After reading Killingsworth opinions on tropes and viewing Sharon Daniels’ Public Secrets project, a couple of the previously stated tropes were evident and working throughout Daniel’s hypertext. The most obvious of these tropes is irony. In the author’s statement of Public Secrets, Daniels states that there is a “reliance on prisons to solve social problems.” How can an institution resolve such a complex situation? It is ironic that this sort of responsibility is being put into the hands of an establishment focused on “reducing the subject to a biological entity—a bare-life preserved only as an expression of sovereign power” (Daniels Bare-Life aporia). Thinking of metaphor as “identification, a way of bringing together seemingly unlike things” (123), we can conclude that Daniel’s project is one huge metaphor. She brings together aporias of life inside and outside the prison, human-life versus bare-life, and utopia and the public secret. Also, it seems suitable to mention Foucault and his idea of power structures. What’s the relationship of any to this project (another question I throw back to the class)?     

Moreover, it is important to discuss what characteristics or qualities of Daniel’s hypertext essay that make it especially interpretable as a critique? Drawing on Mikhail Bahktin and his coined term heteroglossia, Daniels hypertext is “another’s speech in another’s language, serving to express authorial intentions but in a refracted way” (Bahktin 324). Daniels incorporates countless amounts of narrators in her hypertext accompanied with audio. She uses the voices to aggressively get her point across i.e. the critique of the prison system in California (and probably everywhere). The voices are different, some strained, others weak. This plays on the emotions of the reader/audience, and makes it particularly decipherable. 


Works Cited

Bakhtin, Mikhail M. “Discourse in the Novel.” The Dialogic Imagination: Four Essays.     Trans. Caryl Emerson and Michael Holquist. Austin: U of Texas P, 1981. 259-331.

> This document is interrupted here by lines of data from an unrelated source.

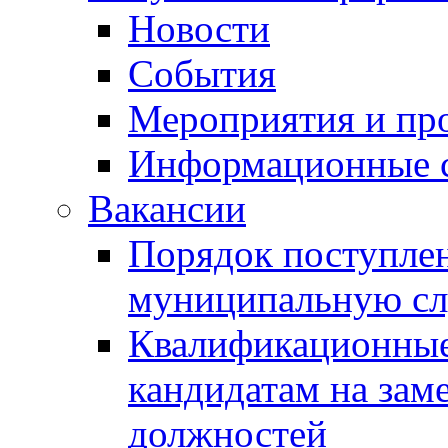
Новости
События
Мероприятия и пр
Информационные 
Вакансии
Порядок поступлен
муниципальную с
Квалификационные
кандидатам на зам
должностей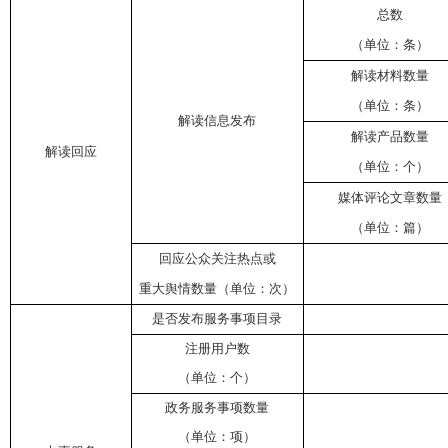
总数
（单位：条）
解读材料数量
（单位：条）
解读信息发布
解读产品数量
解读回应
（单位：个）
媒体评论文章数量
（单位：篇）
回应公众关注热点或
重大舆情数量（单位：次）
是否发布服务事项目录
注册用户数
（单位：个）
政务服务事项数量
（单位：项）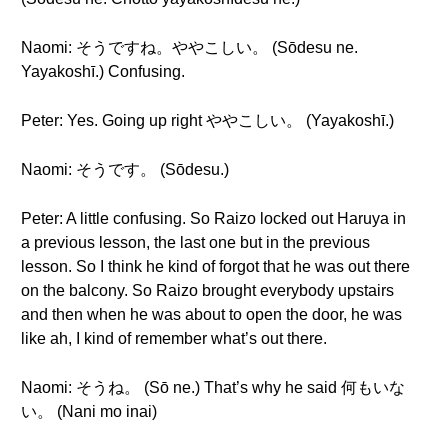
Naomi: そうですね。ややこしい。 (Sōdesu ne.
Yayakoshī.) Confusing.
Peter: Yes. Going up right ややこしい。 (Yayakoshī.)
Naomi: そうです。 (Sōdesu.)
Peter: A little confusing. So Raizo locked out Haruya in
a previous lesson, the last one but in the previous
lesson. So I think he kind of forgot that he was out there
on the balcony. So Raizo brought everybody upstairs
and then when he was about to open the door, he was
like ah, I kind of remember what’s out there.
Naomi: そうね。 (Sō ne.) That’s why he said 何もいな
い。 (Nani mo inai)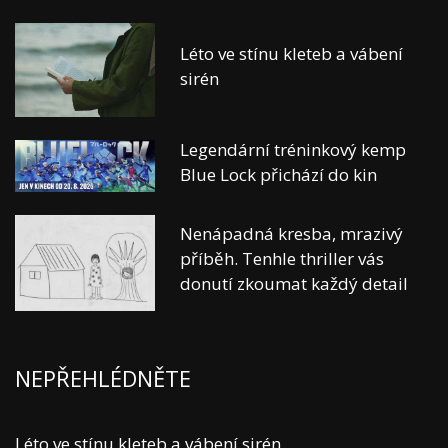
Léto ve stínu kleteb a vábení
sirén
Legendární tréninkový kemp
Blue Lock přichází do kin
Nenápadná kresba, mrazivý
příběh. Tenhle thriller vás
donutí zkoumat každý detail
NEPŘEHLÉDNĚTE
Léto ve stínu kleteb a vábení sirén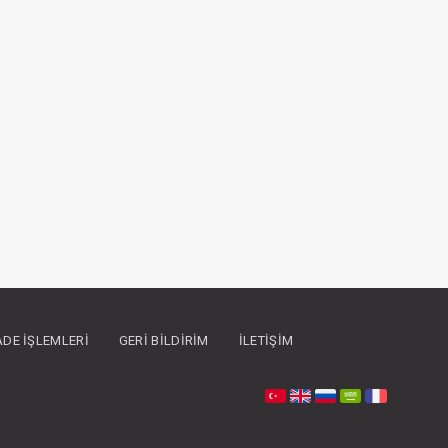
İADE İŞLEMLERI
GERI BILDIRIM
İLETIŞIM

Daniel, Sharon. “Public Secrets.” Vectors 2.2 (Winter 2007): n. pag. Web.                               http://www.vectorsjournal.org/projects/index.php?project=57


Killingsworth, M. Jimmie. “Appeal Through Tropes.” Appeals in Modern Rhetoric: An Ordinary-Language Approach. Carbondale: Southern Illnios UP, 2005. 121-135


Longinus. “From On the Sublime.” The Rhetorical Tradition: Readings from Classical Times to the Present, Second Edition. Ed. Patricia Bizzell and Bruce Herzberg. New York: Bedford/St. Martin’s, 2001. 344-358.

1 comment:

  1. As I was reading your post, multiple things really stuck out to me. One was the claim that you made about the reader being able to assume that "Daniel's project is one huge metaphor." While the discussion of tropes and irony is a very hot topic this week in light of Killingsworth's text, you may want to really look into the nature of the project as a whole and find the irony, not in the discourse surrounding the project, but with the discourse surrounding the topic. Each story, in its own right, is ironic (women getting more time for the same offense, guards abusing their duties simply because it's a women's prison, etc.). These are the elements that shock the reader, that instill the irony. It is not the project that is ironic; it is the revelation of society that the project brings which holds the social impact, as well as the irony.